7 Los demás argumentos de Navarro, expuestos con claridad y orden, son los siguientes, en forma resumida: el Lazarillo recibe una influencia decisiva de La lozana andaluza (1528) y del Relox de príncipes de fray Antonio de Guevara (1529) (p. 10); las dos ediciones perdidas sugeridas por Alberto Blecua y otros habrían hecho de puente; la obra contiene retazos del temprano erasmismo valdesiano, frente a lo escrito hace ya muchos años por Marcel Bataillon (Erasmo y España, 1966, p. 211) y el reajuste de Vilanova desde los setenta (casi todo recogido en su tomo citado).

***

__LISTA DE TAREAS__.
**A.** Responde con los datos del fragmento sobre el Lazarillo:
(i) ¿De qué año es La lozana andaluza?
(ii) ¿Quién escribió el Relox de príncipes?
(iii) ¿Qué obra de Marcel Bataillon se cita y con qué año?
**B.** Reproduce sin cambios el pasaje del fragmento sobre el Lazarillo que empieza con las palabras que contienen "7 Los demás" y termina con "su tomo citado).".

***

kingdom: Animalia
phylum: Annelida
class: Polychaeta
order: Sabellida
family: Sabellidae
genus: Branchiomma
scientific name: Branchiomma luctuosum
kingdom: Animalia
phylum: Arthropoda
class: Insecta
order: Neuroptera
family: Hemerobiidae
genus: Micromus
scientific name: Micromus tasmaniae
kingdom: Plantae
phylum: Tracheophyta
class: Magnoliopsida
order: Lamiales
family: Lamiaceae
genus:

***

__RESPUESTAS__.
**A.**
(i) De 1528.
(ii) Fray Antonio de Guevara.
(iii) Erasmo y España, de 1966.

**B.**
7 Los demás argumentos de Navarro, expuestos con claridad y orden, son los siguientes, en forma resumida: el Lazarillo recibe una influencia decisiva de La lozana andaluza (1528) y del Relox de príncipes de fray Antonio de Guevara (1529) (p. 10); las dos ediciones perdidas sugeridas por Alberto Blecua y otros habrían hecho de puente; la obra contiene retazos del temprano erasmismo valdesiano, frente a lo escrito hace ya muchos años por Marcel Bataillon (Erasmo y España, 1966, p. 211) y el reajuste de Vilanova desde los setenta (casi todo recogido en su tomo citado).